A Return to the Second Line of Works.
February 13, 1882, a flow of water was tapped on the 2,700 level of the Exchequer Mine, that flooded not only that mine, but also the Alpha, Imperial, Yellow Jacket, Kentuck, Crown Point, Belcher, Overman, Segregated Belcher, and Caledonia. The water rushed to the Yellow Jacket Shaft, where the pumping was done which drained the advanced workings (most eastern) of all the mines named. The Yellow Jacket folks pumped and bailed an average flow of 110 miners inches a day for seven days. Though they were raising 1,320 gallons every minute the water gained on them and raised to the level (2,700) on which it was tapped by the Exchequer. The water had then filled all the drifts, cross-cuts, and winzes of the whole group of mines from the Bullion south to the Caledonia. Pumping was still continued, for the purpose of exhausting the subterranean reservoir in the Exchequer, till March 28, when the water had been so far reduced that there was a depth of only 950 feet above the 3,000 level of the Yellow Jacket Shaft. Then, as no combined arrangement could be made among the several companies interested to continue the work and drain all the mines, the Yellow Jacket Company stopped pumping and shut down their works. This stopped all work below the level of the Sutro drain tunnel, and the works have never since been started up. Had all the companies “stood in” for a time longer all the flooded mines would have been thoroughly drained.

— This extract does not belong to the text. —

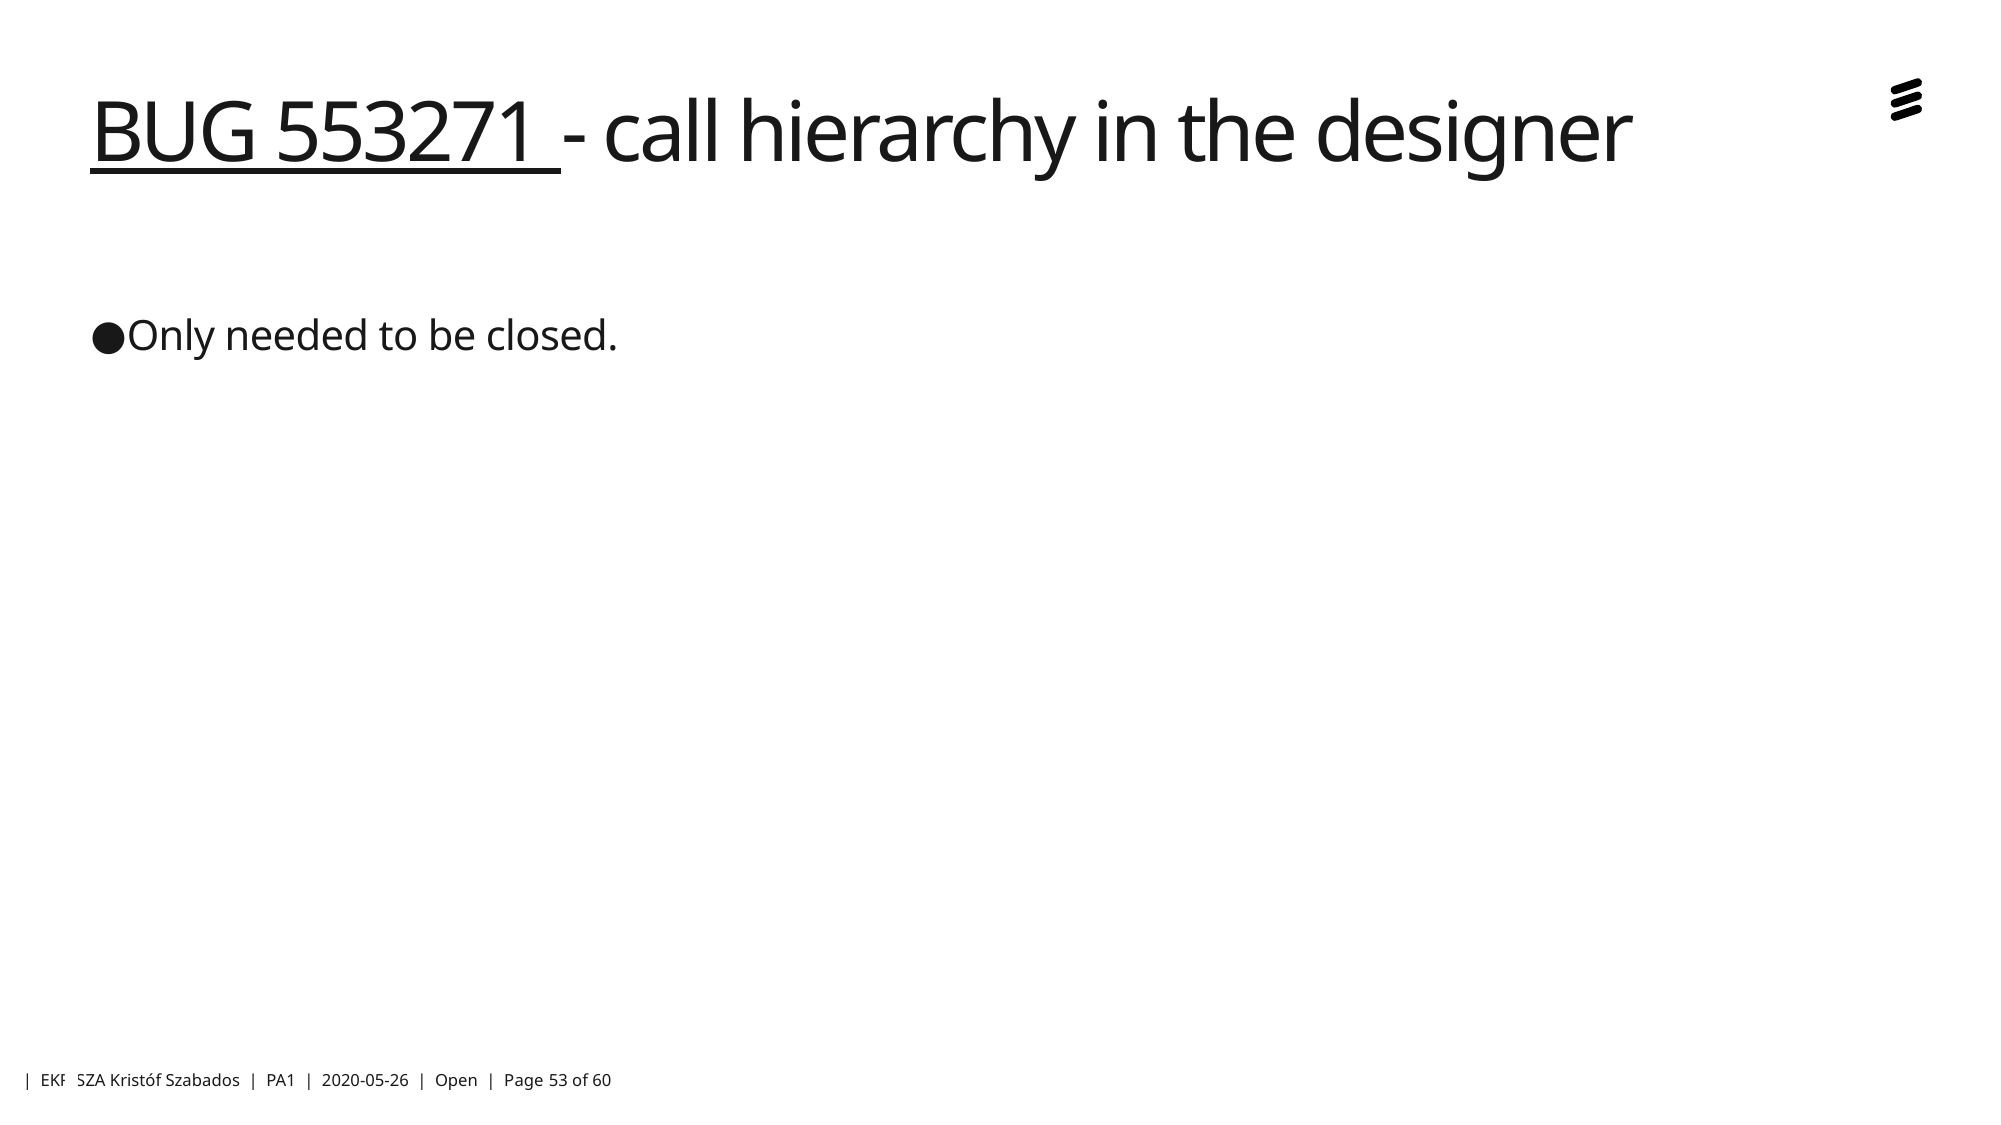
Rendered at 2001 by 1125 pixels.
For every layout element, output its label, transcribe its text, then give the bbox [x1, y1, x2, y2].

title BUG 553271 - call hierarchy in the designer [78, 77, 1805, 256]
list Only needed to be closed. [78, 302, 1922, 1024]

The cost of the new works on the advanced line had been so much, and the expense incurred in hoisting and pumping from such great depths was so heavy, that stockholders in all the mines along the lode now became discouraged. They declared that what had happened in the case of the Gold Hill group of mines was liable to happen in the other deep workings, and began to clamor for a general return to the works at the second line of shafts, where it was known that pay ore had been left behind in the race after depth. When stockholders found that the deep shafts did not at once cut into pay ore, when they tapped the vein, they had no patience to wait for much prospecting to be done. They demanded that paying deposits be sought for at once in the old levels above the Sutro Tunnel, where there could be no trouble from water. Thus it happens that along the whole lode all the mining now being done is at the works situated over the second line of shafts, and above the level of the Sutro Tunnel. These shafts are by no means shallow, as they range in depth from 2,000 to 2,900 feet. The return has been fortunate. The vein being from 400 to 1,000 and even in places 1,400 feet in width between walls, it was very little explored in the neighborhood of the works of the second line of shafts. When the bonanzas in sight were exhausted, the universal cry was: “Get away to the east! Strike the lode at greater depths! Another 1,000 feet of depth will give us a third fertile zone—a third line of bonanzas!” Now it is being discovered that large and rich deposits of ore had been left behind—that they are scattered in all directions in the great breadth of vein material like plums in a pudding. Again dividends are the order of the day along the famous old lode.